The Australian National Audit Office has just released a report ‘The Protection and Security of Electronic Information Held by Australian Government Agencies‘ based on a review of the approaches to information security by four agencies, the Office of Financial Management, ComSuper, Medicare Australia, and the Department of the Prime Minister and Cabinet.

Amongst other recommendations was one which has been much discussed on Twitter this morning, “emails using public Web-based email services should be blocked on agency ICT systems, as these can provide an easily accessible point of entry for an external attack and subject the agency to the potential for intended or unintended information disclosure.”

This reflects the recommendation in the Defense Signal Directorate’s Information Security Manual, the ‘bible’ for Australian Government agencies when it comes to ICT security, which states on page 100 that:

Agencies should not allow personnel to send and receive emails using public web-based email services.

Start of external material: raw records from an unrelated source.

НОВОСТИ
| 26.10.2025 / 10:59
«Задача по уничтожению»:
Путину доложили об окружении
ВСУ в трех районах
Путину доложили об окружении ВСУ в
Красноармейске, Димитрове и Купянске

The concerns are very clear and relevant – web-based email systems can easily be used, inadvertently or deliberately, to distribute large quantities of citizen’s personal information, or an agency’s In Confidence or other classified information rapidly and to large numbers of people, making it impossible to contain the spread of the information.

Web-based email is also a potential source of attacks against an agency, through viruses, worms and trojans in email attachments (which may not be able to be scanned at the same level as Departmental email can be) and through web-links in emails to compromised websites.

I don’t dispute these real concerns. They are concerns for corporations as well.

However, I do ask – what is ‘web-based email’?